[Dataset entries]
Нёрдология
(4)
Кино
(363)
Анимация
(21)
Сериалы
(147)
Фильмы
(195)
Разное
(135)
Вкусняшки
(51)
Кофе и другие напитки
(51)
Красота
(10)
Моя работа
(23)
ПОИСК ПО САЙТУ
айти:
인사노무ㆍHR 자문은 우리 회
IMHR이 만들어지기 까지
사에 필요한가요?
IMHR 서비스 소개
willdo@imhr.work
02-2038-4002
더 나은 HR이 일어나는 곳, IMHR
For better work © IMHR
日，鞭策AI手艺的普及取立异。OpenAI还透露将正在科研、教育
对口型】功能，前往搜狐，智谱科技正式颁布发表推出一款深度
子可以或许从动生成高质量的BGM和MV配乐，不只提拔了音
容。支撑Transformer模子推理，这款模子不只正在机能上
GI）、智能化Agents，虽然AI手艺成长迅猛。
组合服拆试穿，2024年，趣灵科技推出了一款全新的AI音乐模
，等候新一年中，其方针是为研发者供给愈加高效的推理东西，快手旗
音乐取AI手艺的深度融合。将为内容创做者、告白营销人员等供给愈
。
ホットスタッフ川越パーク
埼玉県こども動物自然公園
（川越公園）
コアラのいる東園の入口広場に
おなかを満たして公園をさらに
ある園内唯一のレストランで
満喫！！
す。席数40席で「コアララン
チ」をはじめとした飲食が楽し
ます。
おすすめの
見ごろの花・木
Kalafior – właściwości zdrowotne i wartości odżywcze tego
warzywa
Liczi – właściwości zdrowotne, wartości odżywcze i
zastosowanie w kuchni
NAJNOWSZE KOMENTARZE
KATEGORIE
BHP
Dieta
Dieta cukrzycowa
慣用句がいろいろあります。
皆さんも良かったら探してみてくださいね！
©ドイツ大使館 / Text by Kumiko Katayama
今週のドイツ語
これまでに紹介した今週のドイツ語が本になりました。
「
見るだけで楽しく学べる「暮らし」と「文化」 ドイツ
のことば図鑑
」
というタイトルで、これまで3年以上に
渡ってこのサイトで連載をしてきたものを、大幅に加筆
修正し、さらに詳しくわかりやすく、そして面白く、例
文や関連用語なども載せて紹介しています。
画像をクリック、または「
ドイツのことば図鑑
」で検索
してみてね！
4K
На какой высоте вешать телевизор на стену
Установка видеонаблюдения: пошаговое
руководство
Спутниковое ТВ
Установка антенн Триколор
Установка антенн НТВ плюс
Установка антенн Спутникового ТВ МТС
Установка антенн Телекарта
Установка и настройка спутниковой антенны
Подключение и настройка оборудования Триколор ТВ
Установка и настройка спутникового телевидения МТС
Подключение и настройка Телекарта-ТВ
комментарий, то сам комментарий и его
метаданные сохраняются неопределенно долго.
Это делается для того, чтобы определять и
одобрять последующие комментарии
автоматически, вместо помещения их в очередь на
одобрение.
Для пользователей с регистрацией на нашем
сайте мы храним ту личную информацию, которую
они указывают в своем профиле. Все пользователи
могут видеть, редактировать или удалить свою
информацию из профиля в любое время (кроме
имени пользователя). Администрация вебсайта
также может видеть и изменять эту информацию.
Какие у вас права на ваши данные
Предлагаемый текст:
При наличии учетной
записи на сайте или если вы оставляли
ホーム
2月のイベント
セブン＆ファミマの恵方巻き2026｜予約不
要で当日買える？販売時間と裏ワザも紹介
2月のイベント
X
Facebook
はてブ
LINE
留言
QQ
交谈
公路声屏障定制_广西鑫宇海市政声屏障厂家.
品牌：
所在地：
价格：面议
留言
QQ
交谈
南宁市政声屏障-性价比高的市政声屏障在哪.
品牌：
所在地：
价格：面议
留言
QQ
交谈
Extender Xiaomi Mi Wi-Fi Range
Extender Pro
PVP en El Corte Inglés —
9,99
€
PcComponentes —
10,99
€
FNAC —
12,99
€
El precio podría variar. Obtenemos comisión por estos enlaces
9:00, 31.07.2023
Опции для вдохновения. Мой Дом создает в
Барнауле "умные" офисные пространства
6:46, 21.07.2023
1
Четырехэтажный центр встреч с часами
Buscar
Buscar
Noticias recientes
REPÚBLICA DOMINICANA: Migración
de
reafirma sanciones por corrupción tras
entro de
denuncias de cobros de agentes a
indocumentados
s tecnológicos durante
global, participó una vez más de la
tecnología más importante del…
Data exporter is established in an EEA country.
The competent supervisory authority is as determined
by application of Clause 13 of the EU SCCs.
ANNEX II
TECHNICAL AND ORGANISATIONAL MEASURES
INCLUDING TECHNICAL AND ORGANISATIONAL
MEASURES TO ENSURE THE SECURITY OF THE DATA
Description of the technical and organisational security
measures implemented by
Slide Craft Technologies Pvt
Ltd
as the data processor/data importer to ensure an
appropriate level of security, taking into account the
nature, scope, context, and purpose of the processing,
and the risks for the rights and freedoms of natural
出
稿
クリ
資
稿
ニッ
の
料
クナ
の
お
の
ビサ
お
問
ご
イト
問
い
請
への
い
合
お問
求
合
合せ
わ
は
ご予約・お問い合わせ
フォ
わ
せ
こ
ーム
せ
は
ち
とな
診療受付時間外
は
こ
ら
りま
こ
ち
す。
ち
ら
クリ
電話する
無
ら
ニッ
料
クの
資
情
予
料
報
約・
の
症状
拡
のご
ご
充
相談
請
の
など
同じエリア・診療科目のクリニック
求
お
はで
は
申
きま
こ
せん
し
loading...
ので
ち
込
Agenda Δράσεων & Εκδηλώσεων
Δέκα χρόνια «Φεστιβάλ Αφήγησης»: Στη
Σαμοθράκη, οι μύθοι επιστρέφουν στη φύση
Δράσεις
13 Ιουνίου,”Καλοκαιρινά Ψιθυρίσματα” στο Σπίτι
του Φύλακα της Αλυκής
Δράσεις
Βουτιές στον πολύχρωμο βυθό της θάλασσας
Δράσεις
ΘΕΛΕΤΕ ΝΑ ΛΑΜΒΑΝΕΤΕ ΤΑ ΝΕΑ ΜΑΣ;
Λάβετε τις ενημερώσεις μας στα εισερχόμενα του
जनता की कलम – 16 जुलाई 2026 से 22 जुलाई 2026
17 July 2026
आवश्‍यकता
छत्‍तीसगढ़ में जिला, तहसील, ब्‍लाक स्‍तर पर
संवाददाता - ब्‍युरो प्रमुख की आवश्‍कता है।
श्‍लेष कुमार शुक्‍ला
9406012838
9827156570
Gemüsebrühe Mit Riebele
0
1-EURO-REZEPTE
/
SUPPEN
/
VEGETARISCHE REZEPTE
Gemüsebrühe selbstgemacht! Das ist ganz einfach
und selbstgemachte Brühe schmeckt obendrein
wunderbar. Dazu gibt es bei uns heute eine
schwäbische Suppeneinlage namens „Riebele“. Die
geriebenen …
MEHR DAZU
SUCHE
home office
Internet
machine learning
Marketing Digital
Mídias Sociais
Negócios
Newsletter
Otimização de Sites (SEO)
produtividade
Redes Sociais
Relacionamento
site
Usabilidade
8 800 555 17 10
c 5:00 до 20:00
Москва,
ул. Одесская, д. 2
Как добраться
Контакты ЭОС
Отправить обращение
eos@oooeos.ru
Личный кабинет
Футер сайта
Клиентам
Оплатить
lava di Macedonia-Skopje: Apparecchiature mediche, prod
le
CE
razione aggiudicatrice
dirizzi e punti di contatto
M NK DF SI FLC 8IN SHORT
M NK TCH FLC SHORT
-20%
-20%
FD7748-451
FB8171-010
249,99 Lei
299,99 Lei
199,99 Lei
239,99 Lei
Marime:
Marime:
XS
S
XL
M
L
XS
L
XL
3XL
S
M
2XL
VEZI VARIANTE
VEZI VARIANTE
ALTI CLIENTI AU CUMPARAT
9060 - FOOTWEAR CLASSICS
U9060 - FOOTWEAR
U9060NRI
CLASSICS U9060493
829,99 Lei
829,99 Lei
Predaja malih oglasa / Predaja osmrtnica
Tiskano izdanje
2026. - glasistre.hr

- [Task description] Filter the records down to the lines containing the word "информацию", and copy those.

- [Answer space]
сайте мы храним ту личную информацию, которую
информацию из профиля в любое время (кроме
также может видеть и изменять эту информацию.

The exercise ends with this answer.